Rescue of aldh5a1−/− mice from premature lethality – mTOR-independent inducers of autophagy

FK-506 (tacrolimus), an inhibitor of calcineurin and an mTOR-independent inducer of autophagy, extended lifespan of aldh5a1−/− mice up to 23 days (n=4, 75% survival to 20 days, 5 mg/kg, p=ns). NF-449, a suramin analog and P2X1 inhibitor, induces autophagy through impaired binding of the G protein Gsα-s NF-449did not extend lifespan (n=5, 60% survival to 22 days, 5 mg/kg, p=ns). Trehalose, a disaccharide which induces autophagy independent of mTOR, extended lifespan of aldh5a1−/− mice up to 23 days of life (n=4, 50% survival to 21–22 days, 100 mg/kg, p=ns). Tat-Bec1, an autophagy inducing peptide potentially acting through GAPR-1 (Shoji-Kawata et al. 2013), extended the lifespan of one aldh5a1−/− mouse to 50 days (n=5, 50% survival to 17–20 days, 5 mg/kg, p=ns) and one aldh5a1−/− mouse to 47 days of life (n=4, 50% survival to 20 days, 25 mg/kg, p=ns) (Fig. 2).

Improved body weight in aldh5a1−/− mice via mTOR

In addition to early lethality, aldh5a1−/− mice are runted and essentially show little capacity for weight gain from birth until death.

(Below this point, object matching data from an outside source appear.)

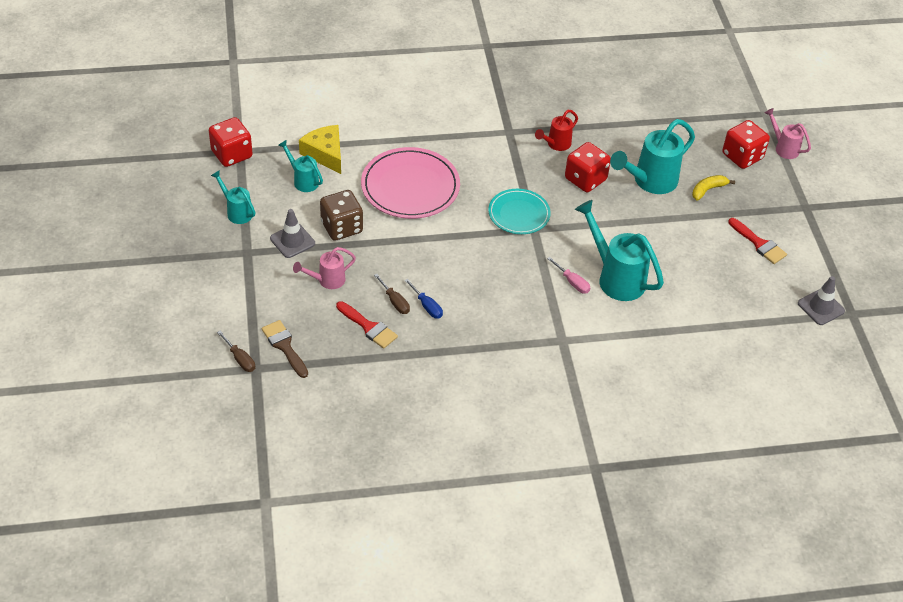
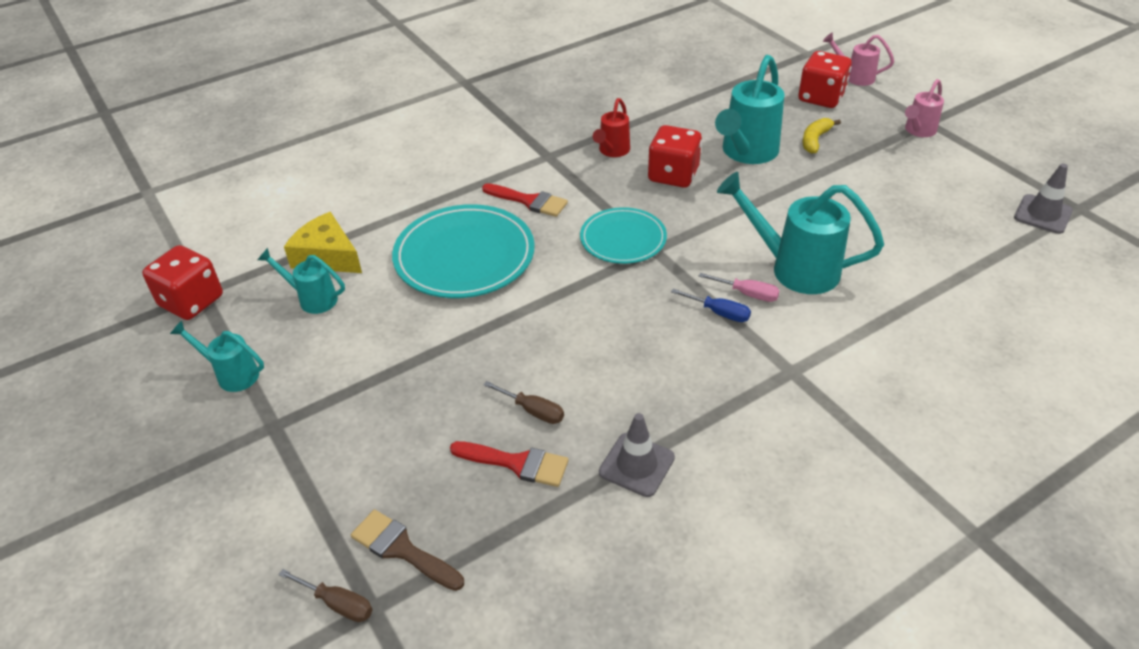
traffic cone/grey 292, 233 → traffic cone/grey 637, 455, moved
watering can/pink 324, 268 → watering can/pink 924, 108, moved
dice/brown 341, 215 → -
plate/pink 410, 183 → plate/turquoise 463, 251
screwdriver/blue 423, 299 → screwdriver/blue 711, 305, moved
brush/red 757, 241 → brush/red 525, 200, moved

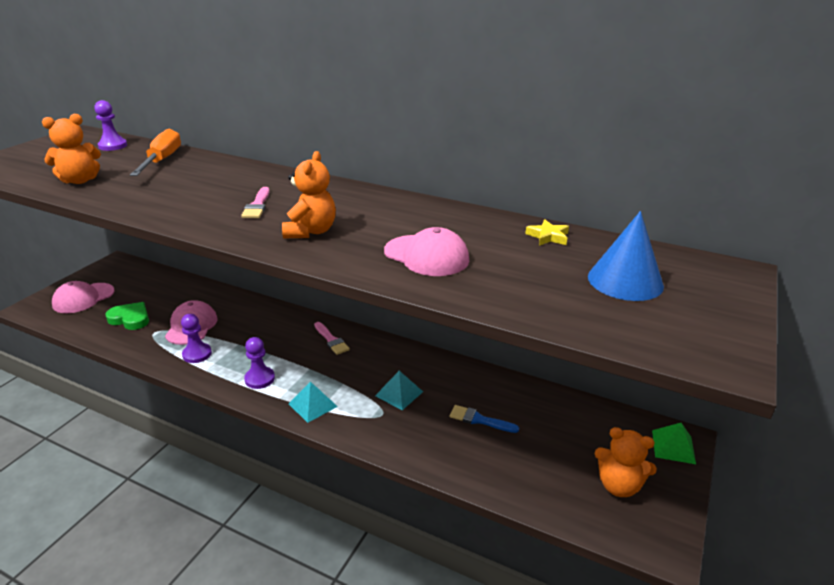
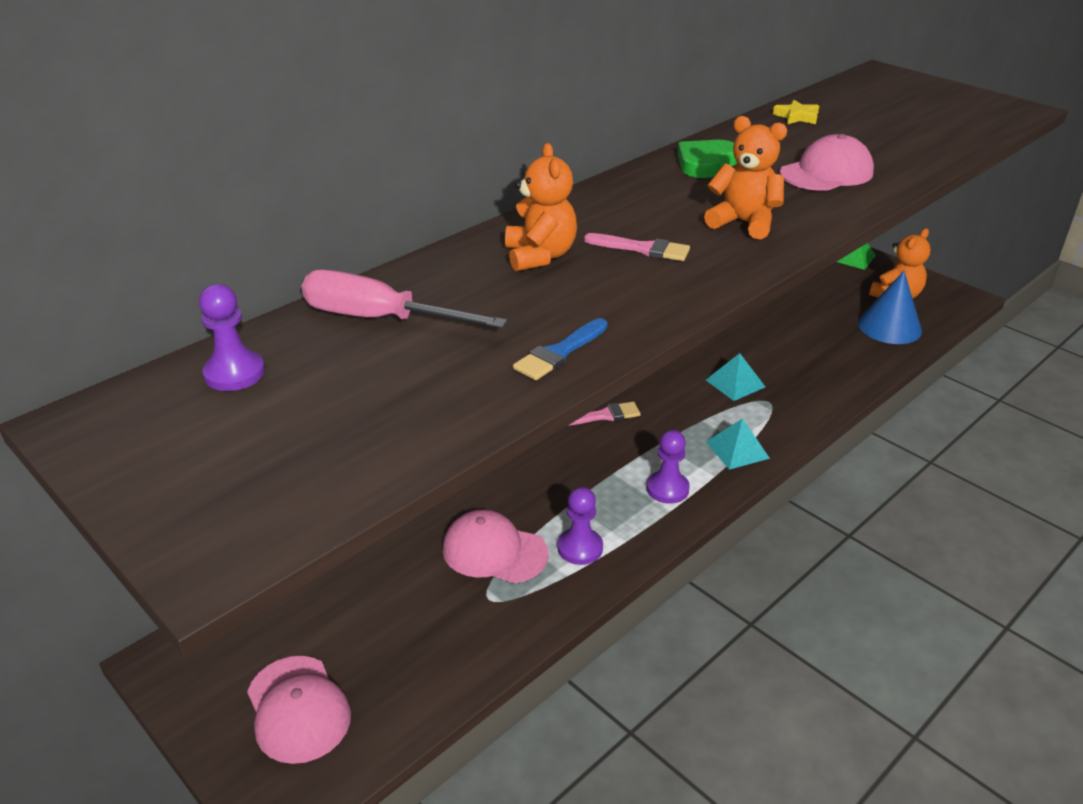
teddy bear/orange 71, 149 → teddy bear/orange 541, 207, moved
heart/green 127, 316 → heart/green 707, 159, moved
screwdriver/orange 155, 152 → screwdriver/pink 404, 299
brush/blue 484, 419 → brush/blue 560, 349, moved
cone/blue 626, 256 → cone/blue 890, 307, moved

The only effective mechanism thus far for induction of weight gain in this animal has been the ketogenic diet (Nylen et al. 2008b). In our study, we monitored weight gain as a function of drug intake (Fig. 3). Fig. 3 presents body mass for the longest lived individual mouse as a function of drug intervention. In our hands, weight gain (best to worst) revealed the following trend: XL-765 >Tor1~ Tor 2~tat-Bec1 > rapamycin.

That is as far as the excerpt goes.